Task to carry out –
Reproduce the text of the listing below, substituting "Honda Riders Day" for every occurrence of "Honda Bikers Day" and keeping everything else unchanged. Omit the pictures from your output.

Dataset records –
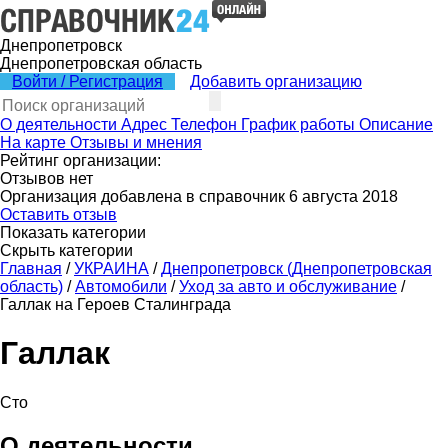
Днепропетровск
Днепропетровская область
Войти / Регистрация
Добавить организацию
О деятельности
Адрес
Телефон
График работы
Описание
На карте
Отзывы и мнения
Рейтинг организации:
Отзывов нет
Организация добавлена в справочник 6 августа 2018
Оставить отзыв
Показать категории
Скрыть категории
Главная
/
УКРАИНА
/
Днепропетровск (Днепропетровская
область)
/
Автомобили
/
Уход за авто и обслуживание
/
Галлак на Героев Сталинграда
Галлак
Сто
О деятельности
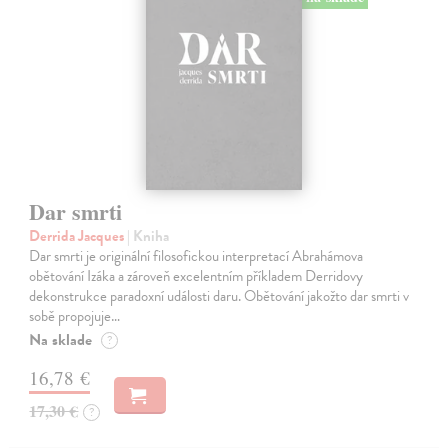
Dar smrti
Derrida Jacques
| Kniha
Dar smrti je originální filosofickou interpretací Abrahámova
obětování Izáka a zároveň excelentním příkladem Derridovy
dekonstrukce paradoxní události daru. Obětování jakožto dar smrti v
sobě propojuje…
Na sklade
?
16,78 €
17,30 €
?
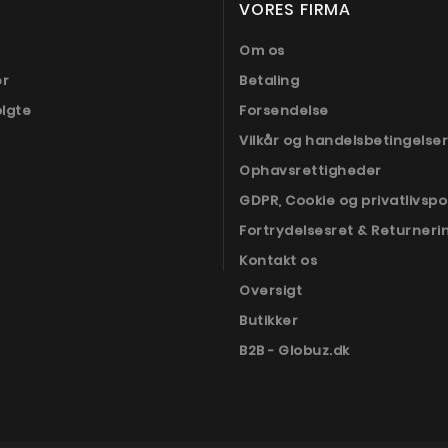
VORES FIRMA
Om os
er
Betaling
olgte
Forsendelse
Vilkår og handelsbetingelser
Ophavsrettigheder
GDPR, Cookie og privatlivspol
Fortrydelsesret & Returneri
Kontakt os
Oversigt
Butikker
B2B - Globuz.dk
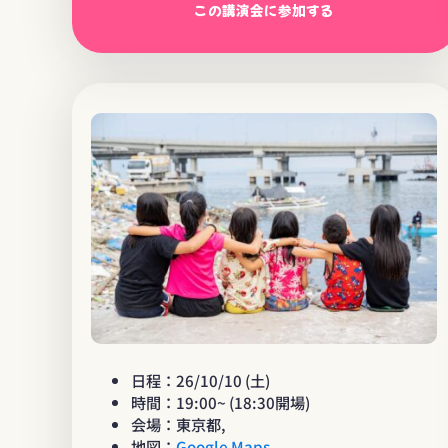
この講演会に参加する
日程：26/10/10 (土)
時間：19:00~ (18:30開場)
会場：東京都,
地図：
Google Maps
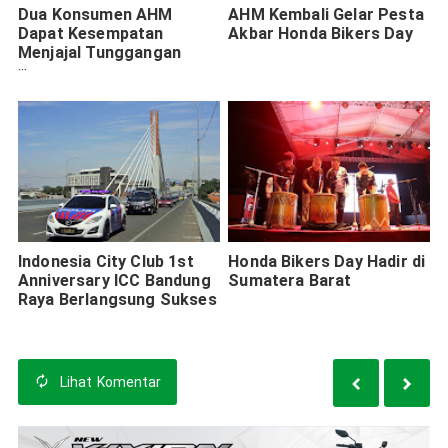
Dua Konsumen AHM
AHM Kembali Gelar Pesta
Dapat Kesempatan
Akbar Honda Bikers Day
Menjajal Tunggangan
Marquez Versi Jalan Raya
Indonesia City Club 1st
Honda Bikers Day Hadir di
Anniversary ICC Bandung
Sumatera Barat
Raya Berlangsung Sukses
Lihat
Komentar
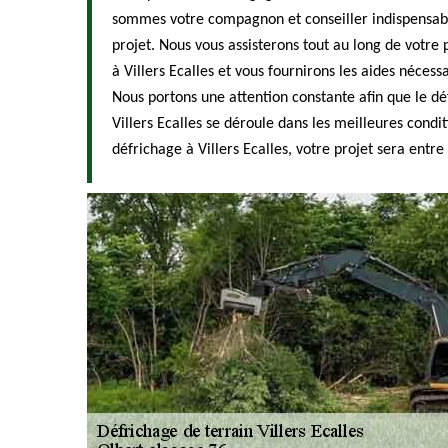
sommes votre compagnon et conseiller indispensabl
projet. Nous vous assisterons tout au long de votre 
à Villers Ecalles et vous fournirons les aides nécess
Nous portons une attention constante afin que le dé
Villers Ecalles se déroule dans les meilleures condi
défrichage à Villers Ecalles, votre projet sera entr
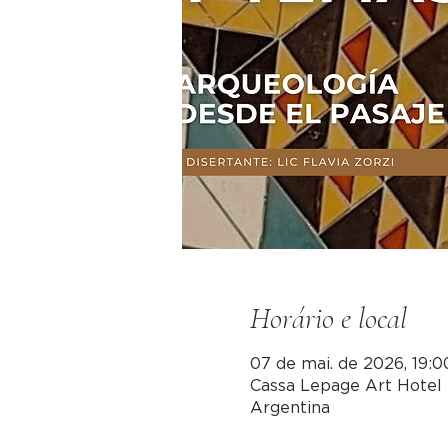
Horário e local
07 de mai. de 2026, 19:0
Cassa Lepage Art Hotel 
Argentina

Finished exercise –
Днепропетровск
Днепропетровская область
Войти / Регистрация
Добавить организацию
О деятельности
Адрес
Телефон
График работы
Описание
На карте
Отзывы и мнения
Рейтинг организации:
Отзывов нет
Организация добавлена в справочник 6 августа 2018
Оставить отзыв
Показать категории
Скрыть категории
Главная
/
УКРАИНА
/
Днепропетровск (Днепропетровская
область)
/
Автомобили
/
Уход за авто и обслуживание
/
Галлак на Героев Сталинграда
Галлак
Сто
О деятельности
Dar smrti
Derrida Jacques
| Kniha
Dar smrti je originální filosofickou interpretací Abrahámova
obětování Izáka a zároveň excelentním příkladem Derridovy
dekonstrukce paradoxní události daru. Obětování jakožto dar smrti v
sobě propojuje…
Na sklade
?
16,78 €
17,30 €
?
VORES FIRMA
Om os
er
Betaling
olgte
Forsendelse
Vilkår og handelsbetingelser
Ophavsrettigheder
GDPR, Cookie og privatlivspol
Fortrydelsesret & Returneri
Kontakt os
Oversigt
Butikker
B2B - Globuz.dk
この講演会に参加する
日程：26/10/10 (土)
時間：19:00~ (18:30開場)
会場：東京都,
地図：
Google Maps
Dua Konsumen AHM
AHM Kembali Gelar Pesta
Dapat Kesempatan
Akbar Honda Riders Day
Menjajal Tunggangan
Marquez Versi Jalan Raya
Indonesia City Club 1st
Honda Riders Day Hadir di
Anniversary ICC Bandung
Sumatera Barat
Raya Berlangsung Sukses
Lihat
Komentar
sommes votre compagnon et conseiller indispensabl
projet. Nous vous assisterons tout au long de votre 
à Villers Ecalles et vous fournirons les aides nécess
Nous portons une attention constante afin que le dé
Villers Ecalles se déroule dans les meilleures condi
défrichage à Villers Ecalles, votre projet sera entr
Horário e local
07 de mai. de 2026, 19:0
Cassa Lepage Art Hotel 
Argentina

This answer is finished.